▶ SUPPLIED PASSAGE
[Start of section]
# Fire v. K2



## GinnyB (Dec 19, 2009)

I have a Kindle 2. I'm looking a the Kindle Fire only because I know nothing about it. But... (grin) I need to know why I need a Kindle Fire over a Kindle 2. (Ignoring movies, games, etc. as I have a couple of iPads for that kind of thing). I'm mainly focused on the reading aspects, weight, size, etc.

Anyone have a K2 and KF? Convince me why I need a Fire! (then I'll run right out and order one!) ha ha ha! (I don't suppose any of my fancy K2 cases will fit the Fire either huh?)


----------



## Jane917 (Dec 29, 2009)

I had a K2 (now my son has it), then a K3 and a Fire. I love my K3 for reading in daylight, but I use the Fire for reading in dim/evening light. I use my Fire to read more than I thought I would, but still prefer the e-ink. I am using the Fire for things I never imagined I would use it for, especially streaming videos when DH is watching football. I also get my daily solitare and crosswords done. I like using it to catch up on my e-mail when I am away from my computer.

I would not want to give up either my K3 or my Fire. They are very easy to sync if I am reading more than one book at a time, but I have lately had one book going on the Fire, and another on the K3.


----------



## TLM (Apr 8, 2010)

I have those 2 and those 2 only .  (except for the droid and the laptop )
[End of section]
▶ DATA EXCERPT
[Start of section]
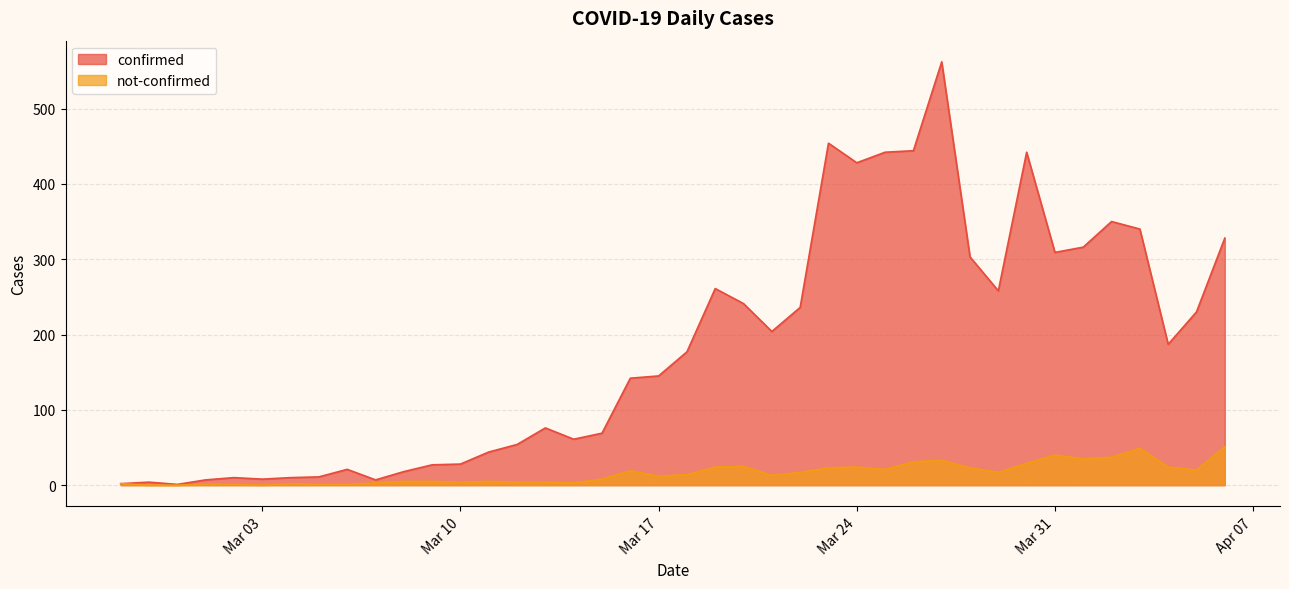

Rank the series by their maximum value, from highest to lowest.

confirmed, not-confirmed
[End of section]
▶ EXERCISE PROMPT
Reproduce the forum thread "Fire v. K2" at the top of the page word for word, from its title through the last post.

▶ RESULT OF THE TASK
# Fire v. K2



## GinnyB (Dec 19, 2009)

I have a Kindle 2. I'm looking a the Kindle Fire only because I know nothing about it. But... (grin) I need to know why I need a Kindle Fire over a Kindle 2. (Ignoring movies, games, etc. as I have a couple of iPads for that kind of thing). I'm mainly focused on the reading aspects, weight, size, etc.

Anyone have a K2 and KF? Convince me why I need a Fire! (then I'll run right out and order one!) ha ha ha! (I don't suppose any of my fancy K2 cases will fit the Fire either huh?)


----------



## Jane917 (Dec 29, 2009)

I had a K2 (now my son has it), then a K3 and a Fire. I love my K3 for reading in daylight, but I use the Fire for reading in dim/evening light. I use my Fire to read more than I thought I would, but still prefer the e-ink. I am using the Fire for things I never imagined I would use it for, especially streaming videos when DH is watching football. I also get my daily solitare and crosswords done. I like using it to catch up on my e-mail when I am away from my computer.

I would not want to give up either my K3 or my Fire. They are very easy to sync if I am reading more than one book at a time, but I have lately had one book going on the Fire, and another on the K3.


----------



## TLM (Apr 8, 2010)

I have those 2 and those 2 only .  (except for the droid and the laptop )